Celebrating Thanksgiving

By Bill Taylor

It seems to me that celebrations associated with some of our holidays have undergone a change, a transformation, from the original basis of the holiday to something different. The evolution from Armistice Day, in which we memorialized the end of WWI, to Veterans Day, where all military veterans are recognized for their service to our country, is one prime example. Another is the celebration of what we knew when I was a youngster as Decoration Day, which began when folks started decorating the graves of those who fell during the Civil War (or War Between the States if you prefer), but became Memorial Day recognizing all military dead.

In both these cases, the change was appropriate and acceptable. On the other hand, we are now approaching another national holiday – Thanksgiving Day – which has not had a name change but has been transformed in other ways.

The origins of our Thanksgiving holiday tradition can be traced to two events, one in 1619 in Virginia – which is well recorded – and a less well documented, but much better known, 1621 celebration at Plymouth in present-day Massachusetts. In 1619 the arrival of 38 English settlers in Charles City County, Virginia, prompted a religious celebration decreed by the group’s charter from the London Company, requiring “that the day of our ships arrival at the place assigned … in the land of Virginia shall be yearly and perpetually kept holy as a day of thanksgiving to Almighty God.”

The 1621 Plymouth feast of thanksgiving was occasioned by a good harvest and was likewise a celebration of thanks to God.

Through the early years of our country various celebrations of thanksgiving have been held in different parts of the nation, but the declarations of these days all had one theme in common – thanks to God.

For example, the first President of the United States, George Washington, proclaimed Nov. 26, 1789, “as a day of public thanksgiving and prayer, to be observed by acknowledging with grateful hearts the many and signal favours (sic) of Almighty God” Thanksgiving was also officially called for in all states in 1863 by President Abraham Lincoln who proclaimed a day of national Thanksgiving on the final Thursday in November, explicitly in celebration of the “bounties” that had continued to bless the country. The holiday was annually proclaimed by every president thereafter, and the date chosen, with few exceptions, was the last Thursday in November.

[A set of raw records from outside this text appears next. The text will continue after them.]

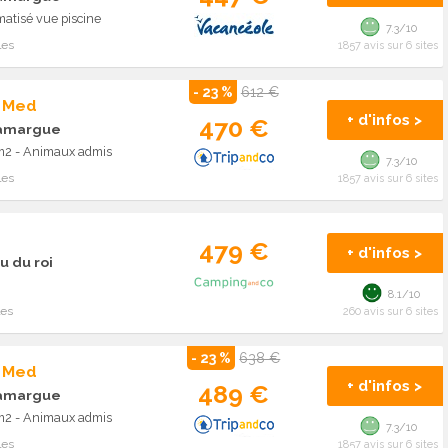
atisé vue piscine
7.3/10
les
1857 avis sur 6 sites
- 23 %
612 €
p Med
+ d'infos >
470 €
camargue
0m2 - Animaux admis
7.3/10
les
1857 avis sur 6 sites
479 €
+ d'infos >
u du roi
8.1/10
les
260 avis sur 6 sites
- 23 %
638 €
p Med
+ d'infos >
489 €
camargue
0m2 - Animaux admis
7.3/10
les
1857 avis sur 6 sites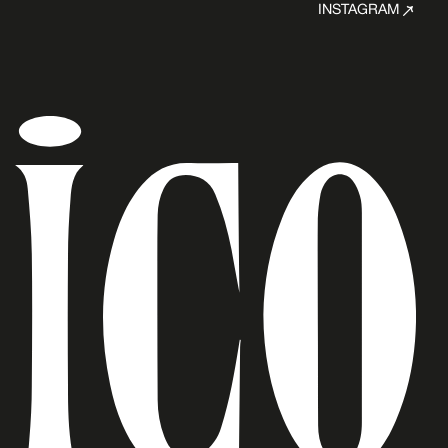
INSTAGRAM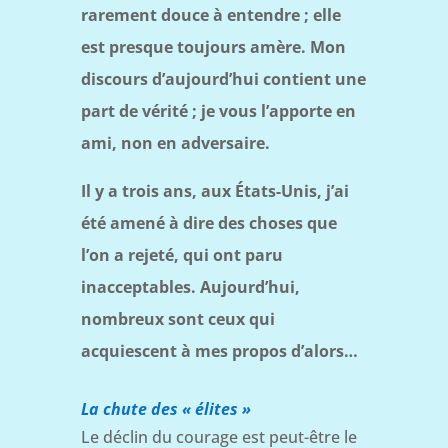
rarement douce à entendre ; elle
est presque toujours amère. Mon
discours d’aujourd’hui contient une
part de vérité ; je vous l’apporte en
ami, non en adversaire.
Il y a trois ans, aux États-Unis, j’ai
été amené à dire des choses que
l’on a rejeté, qui ont paru
inacceptables. Aujourd’hui,
nombreux sont ceux qui
acquiescent à mes propos d’alors…
La chute des « élites »
Le déclin du courage est peut-être le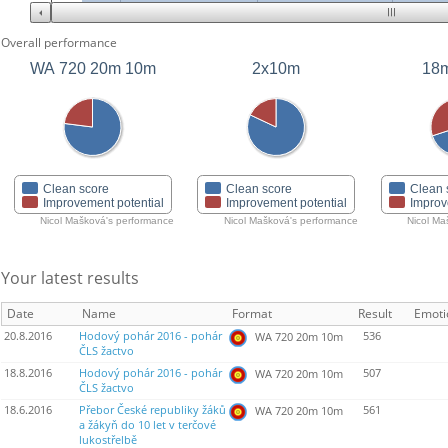
Overall performance
WA 720 20m 10m
2x10m
18m
Clean score
Clean score
Clean 
Improvement potential
Improvement potential
Improv
Nicol Mašková's performance
Nicol Mašková's performance
Nicol Ma
Your latest results
Date
Name
Format
Result
Emoti
20.8.2016
Hodový pohár 2016 - pohár
536
WA 720 20m 10m
ČLS žactvo
18.8.2016
Hodový pohár 2016 - pohár
507
WA 720 20m 10m
ČLS žactvo
18.6.2016
Přebor České republiky žáků
561
WA 720 20m 10m
a žákyň do 10 let v terčové
lukostřelbě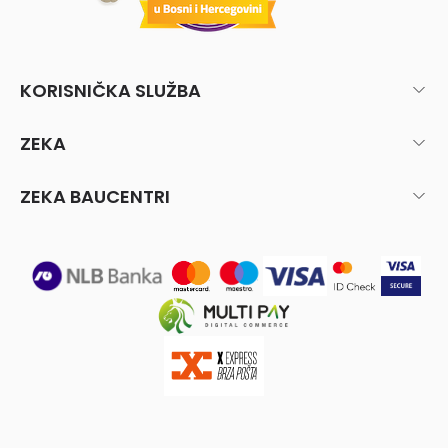
KORISNIČKA SLUŽBA
ZEKA
ZEKA BAUCENTRI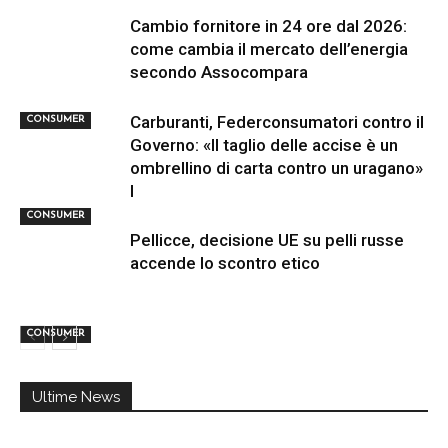
Cambio fornitore in 24 ore dal 2026:
come cambia il mercato dell’energia
secondo Assocompara
Carburanti, Federconsumatori contro il
CONSUMER
Governo: «Il taglio delle accise è un
ombrellino di carta contro un uragano»
I
CONSUMER
Pellicce, decisione UE su pelli russe
accende lo scontro etico
CONSUMER
Ultime News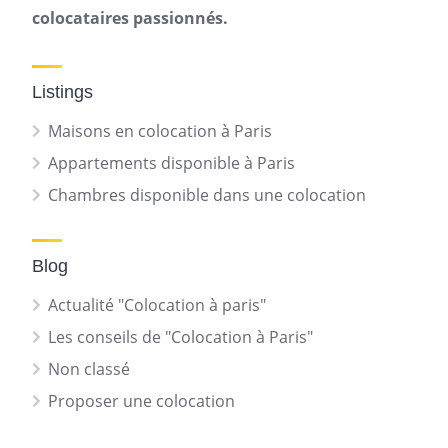
colocataires passionnés.
Listings
Maisons en colocation à Paris
Appartements disponible à Paris
Chambres disponible dans une colocation
Blog
Actualité "Colocation à paris"
Les conseils de "Colocation à Paris"
Non classé
Proposer une colocation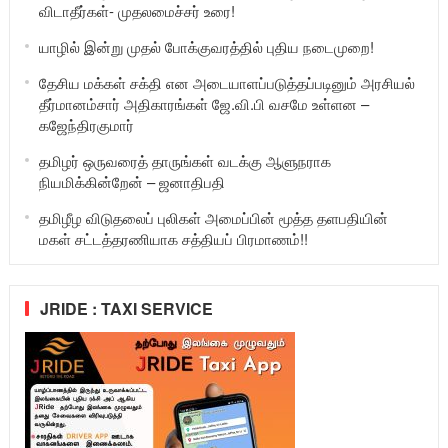
விடாதீர்கள்- முதலமைச்சர் உரை!
யாழில் இன்று முதல் போக்குவரத்தில் புதிய நடைமுறை!
தேசிய மக்கள் சக்தி என அடையாளப்படுத்தப்படினும் அரசியல்
தீர்மானம்சார் அதிகாரங்கள் ஜே.வி.பி வசமே உள்ளன –
கஜேந்திரகுமார்
தமிழர் ஒருவரைத் தாருங்கள் வடக்கு ஆளுநராக
நியமிக்கின்றேன் – ஜனாதிபதி
தமிழீழ விடுதலைப் புலிகள் அமைப்பின் மூத்த தளபதியின்
மகள் சட்டத்தரணியாக சத்தியப் பிரமாணம்!!
JRIDE : TAXI SERVICE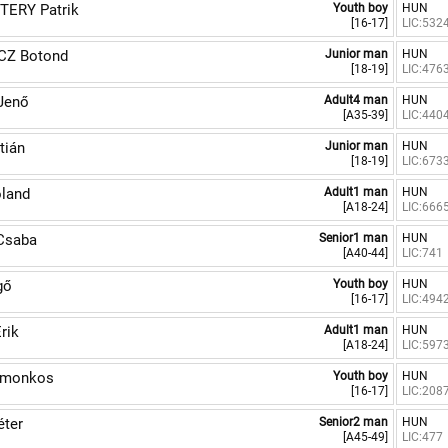
ERY Patrik
Youth boy
HUN
[16-17]
LIC:532
Z Botond
Junior man
HUN
[18-19]
LIC:476
Jenő
Adult4 man
HUN
[A35-39]
LIC:440
tián
Junior man
HUN
[18-19]
LIC:673
land
Adult1 man
HUN
[A18-24]
LIC:666
Csaba
Senior1 man
HUN
[A40-44]
LIC:741
gő
Youth boy
HUN
[16-17]
LIC:494
rik
Adult1 man
HUN
[A18-24]
LIC:597
omonkos
Youth boy
HUN
[16-17]
LIC:208
ter
Senior2 man
HUN
[A45-49]
LIC:477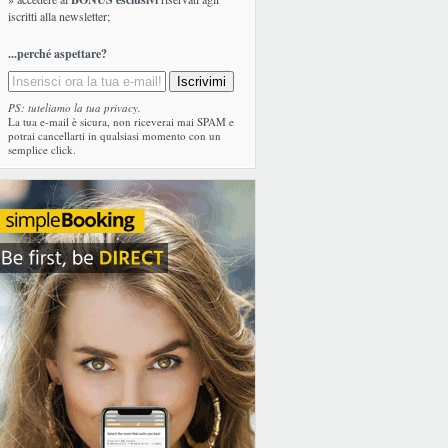
iscritti alla newsletter;
...perché aspettare?
PS: tuteliamo la tua privacy.
La tua e-mail è sicura, non riceverai mai SPAM e
potrai cancellarti in qualsiasi momento con un
semplice click.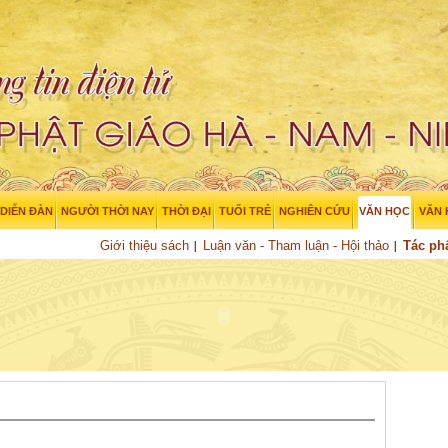
DIỄN ĐÀN
NGƯỜI THỜI NAY
THỜI ĐẠI
TUỔI TRẺ
NGHIÊN CỨU
VĂN HỌC
VĂN
Giới thiệu sách
Luận văn - Tham luận - Hội thảo
Tác p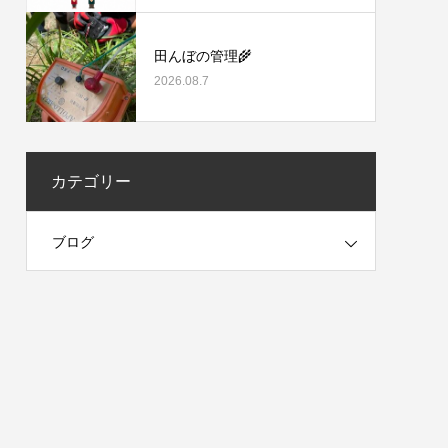
田んぼの管理🌾
2026.08.7
カテゴリー
ブログ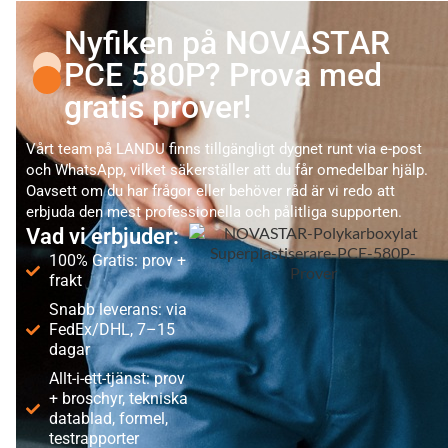
Nyfiken på NOVASTAR
PCE 580P? Prova med
gratis prover!
Vårt team på LANDU finns tillgängligt dygnet runt via e-post
och WhatsApp, vilket säkerställer att du får omedelbar hjälp.
Oavsett om du har frågor eller behöver råd är vi redo att
erbjuda den mest professionella och pålitliga supporten.
Vad vi erbjuder:
100% Gratis: prov +
frakt
Snabb leverans: via
FedEx/DHL, 7–15
dagar
Allt-i-ett-tjänst: prov
+ broschyr, tekniska
datablad, formel,
testrapporter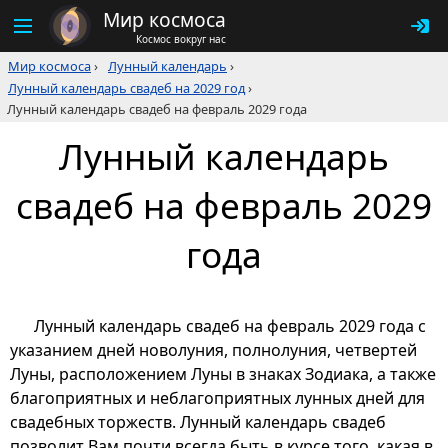
Мир космоса
Космос вокруг нас
Мир космоса
›
Лунный календарь
›
Лунный календарь свадеб на 2029 год
›
Лунный календарь свадеб на февраль 2029 года
Лунный календарь
свадеб на февраль 2029
года
Лунный календарь свадеб на февраль 2029 года с
указанием дней новолуния, полнолуния, четвертей
Луны, расположением Луны в знаках Зодиака, а также
благоприятных и неблагоприятных лунных дней для
свадебных торжеств. Лунный календарь свадеб
позволит Вам почти всегда быть в курсе того, какая в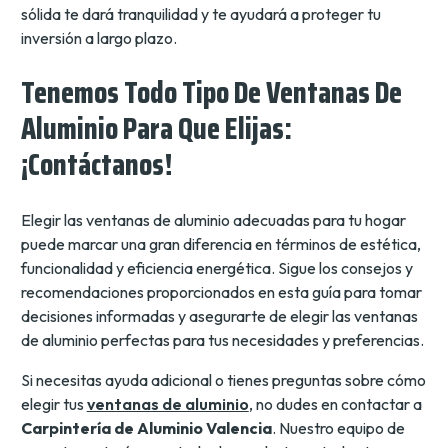
sólida te dará tranquilidad y te ayudará a proteger tu
inversión a largo plazo.
Tenemos Todo Tipo De Ventanas De
Aluminio Para Que Elijas:
¡Contáctanos!
Elegir las ventanas de aluminio adecuadas para tu hogar
puede marcar una gran diferencia en términos de estética,
funcionalidad y eficiencia energética. Sigue los consejos y
recomendaciones proporcionados en esta guía para tomar
decisiones informadas y asegurarte de elegir las ventanas
de aluminio perfectas para tus necesidades y preferencias.
Si necesitas ayuda adicional o tienes preguntas sobre cómo
elegir tus
ventanas de aluminio
, no dudes en contactar a
Carpintería de Aluminio Valencia
. Nuestro equipo de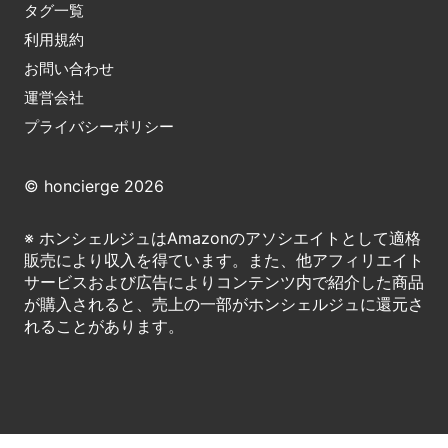
タグ一覧
利用規約
お問い合わせ
運営会社
プライバシーポリシー
© honcierge 2026
※ ホンシェルジュはAmazonのアソシエイトとして適格
販売により収入を得ています。また、他アフィリエイト
サービスおよび広告によりコンテンツ内で紹介した商品
が購入されると、売上の一部がホンシェルジュに還元さ
れることがあります。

But the holiday celebration gradually departed from its religious roots to more secular traditions. Thanksgiving Day football games beginning with Yale versus Princeton in 1876 – along with feasts featuring turkey – have essentially replaced religious celebrations and dominate the holiday scene. The holiday has also taken on the trappings of a prelude to the Christmas shopping season.

Nearly a hundred years ago in 1920 Gimbel’s department store in Philadelphia staged a Thanksgiving parade of about 50 people with Santa Claus at the rear of the procession thus welcoming in the Christmas shopping season. Since 1924 the annual Macy’s Thanksgiving Day parade in New York City has continued the parade tradition with huge balloons being featured since 1927. Other communities throughout the country now have their own Thanksgiving parades, “Turkey Trots”, pumpkin tosses, and such, but they don’t reflect the original theme of the holiday – “a day of thanksgiving to Almighty God.”

In keeping with this dramatic change, another unofficial holiday has emerged. The term Black Friday, the day following Thanksgiving Day, became widely recognized in the early 2000’s and since 2005 has been acknowledged as the busiest shopping day of the year in the United States. Today, Black Friday promotions and sales have been extended from the end of October through the early part of December thus surrounding and diminishing the celebration of what was formerly a day of thanksgiving. Ah! Progress!

Well, one Thanksgiving tradition is still celebrated – the gathering of family and friends sharing a festive meal. A current manifestation of this custom often extends to churches, civic organizations, and communities providing free turkey dinners to any and all. Yep, I think this is one way we are still offering thanks for the blessings this country continues to receive – by sharing our abundance. And so I figure we should include family and friends to feasting and football as characteristic of today’s Thanksgiving celebrations. At least that’s how it seems to me.